Following yesterday’s surprise announcement that Oracle will buy Sun Microsystems for $7.4 billion, analysts predict that the software giant will now play on a levelled field through the addition of Sun’s hardware portfolio.

“Oracle now controls a significant major open source alternative and a nice piece of the high end computing business,” stated R "Ray" Wang, an analyst with Forrester Research.

The deal sees Oracle with a complete range of information technology products for all business needs, improving its standing as one of the Big 4 tech companies that include Microsoft, IBM, SAP and Oracle.

Peter Goldmacher, an analyst with Cowen & Co., believes that Oracle was not particularly driven by Sun’s attractive software assets such as Java but was instead intent that those software secrets didn’t slip into the hands of competitors.

"We are positive that Oracle never wanted to get into the hardware business but when faced with the likelihood of IBM owning Sun's Java assets and the company's installed customer base, Oracle was forced to buy Sun," Peter Goldmacher told the Wall Street Journal.

Another take is that the acquisition would bring about a rise in the profile of network computing, which is evolving into ‘cloud computing’ as we know it today.

“…Larry Ellison and Scott McNealy used to talk incessantly about the ideas behind network computing….Cloud computing is the way that is described today, and Scott and Larry can recapture the glory of past ambitions.” Daryl Plummer writes in a posting on the Gartner blog network.

Still it’s not all good news out there.
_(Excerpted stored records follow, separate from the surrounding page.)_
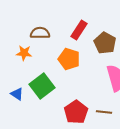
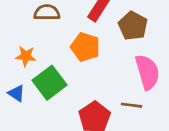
orange star: (24, 53) -> (26, 56), moved
brown line: (104, 112) -> (132, 105), moved

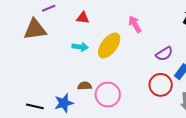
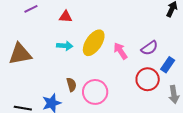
pink arrow: (135, 24) -> (120, 51), moved
brown triangle: (35, 29) -> (20, 54), moved
brown semicircle: (85, 86) -> (71, 85), turned 80

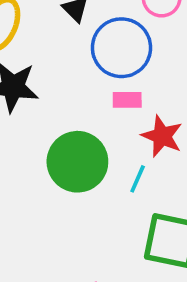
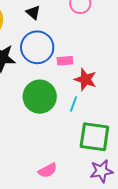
blue circle: (121, 48) -> (37, 47), moved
Close to 10,000 people could lose their jobs as part of the deal in order to reach profitability goals.

In a company statement, Oracle President Safra Catz said that the “acquired business will contribute over $1.5 billion to Oracle’s non-GAAP operating profit in the first year, increasing to over $2 billion in the second year.” According to Tony Sacconaghi, an analyst with Sanford C. Bernstein & Co, that figure will come at a price.

"In order to deliver $1.5B in op. profit, [Oracle] would need to boost profits by $700 million assuming no material revenue erosion, which suggests incremental headcount reductions of 5,500 to 10,000 depending on timing," Sacconaghi wrote in a research note.